EXERCISE: Can you reproduce, word for word, the passage of the web scraping tutorial between "Introduction" and "HTML we are interested in.", inclusive?
··· EXTRACT PROVIDED
Web Development

Let’s Parse the Web

We create a small web app (in Flask) that serves some data on the food habit of different countries

Introduction

The web is full of valuable data (mostly public) that can be used for research or other purposes. Now at the age of AI and Machine Learning, data is more valuable than ever before! But most of these data are for humans to read (aka, they are presented in HTML) and not available in formats that are easier to be read by computers (e.g. XML, JSON or CSV).

To collect these data for our purposes, we use scrapers that “scrape” these web pages that we are interested in. They just fetch the page, parse the HTML and extract the data (texts, images, links etc etc) from that HTML. We define hierarchies or paths (XPath) or simply use CSS Selectors to identify which part of the HTML we are interested in.

In this lesson, we will create a small web app (in Flask) that serves some data on the food habit of different countries. in HTML and we will write a spider (or crawler, if you will) using the Scrapy framework.

Why Scrapy? (Optional, you can skip)
······
··· PROVIDED RECORDS
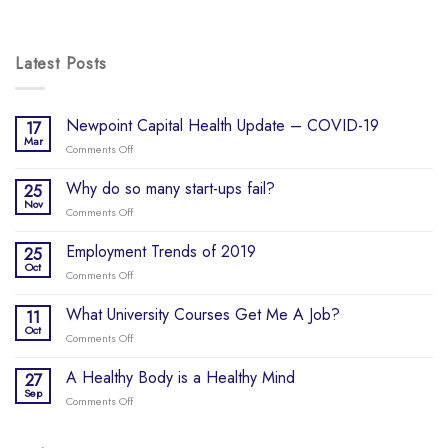
Latest Posts
Newpoint Capital Health Update – COVID-19
17
Mar
Comments Off
on
Newpoint
Capital
Why do so many start-ups fail?
25
Health
Nov
Comments Off
on
Update
Why
–
do
Employment Trends of 2019
25
COVID-
so
Oct
19
Comments Off
on
many
Employment
start-
Trends
What University Courses Get Me A Job?
11
ups
of
Oct
fail?
Comments Off
on
2019
What
University
A Healthy Body is a Healthy Mind
27
Courses
Sep
Comments Off
on
Get
A
Me
Healthy
A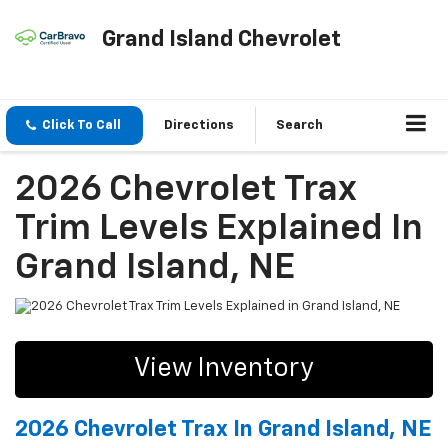
Grand Island Chevrolet
Click To Call
Directions
Search
2026 Chevrolet Trax
Trim Levels Explained In
Grand Island, NE
View Inventory
2026 Chevrolet Trax In Grand Island, NE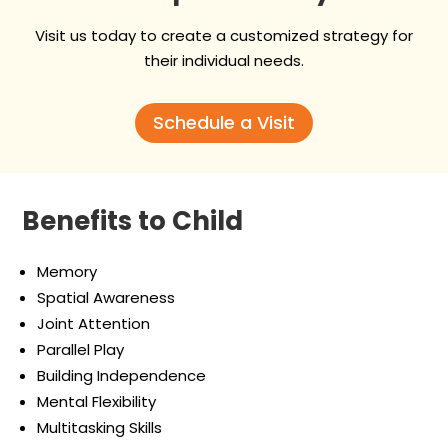
Visit us today to create a customized strategy for
their individual needs.
Schedule a Visit
Benefits to Child
Memory
Spatial Awareness
Joint Attention
Parallel Play
Building Independence
Mental Flexibility​
Multitasking Skills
······
FINAL ANSWER:
Introduction

The web is full of valuable data (mostly public) that can be used for research or other purposes. Now at the age of AI and Machine Learning, data is more valuable than ever before! But most of these data are for humans to read (aka, they are presented in HTML) and not available in formats that are easier to be read by computers (e.g. XML, JSON or CSV).

To collect these data for our purposes, we use scrapers that “scrape” these web pages that we are interested in. They just fetch the page, parse the HTML and extract the data (texts, images, links etc etc) from that HTML. We define hierarchies or paths (XPath) or simply use CSS Selectors to identify which part of the HTML we are interested in.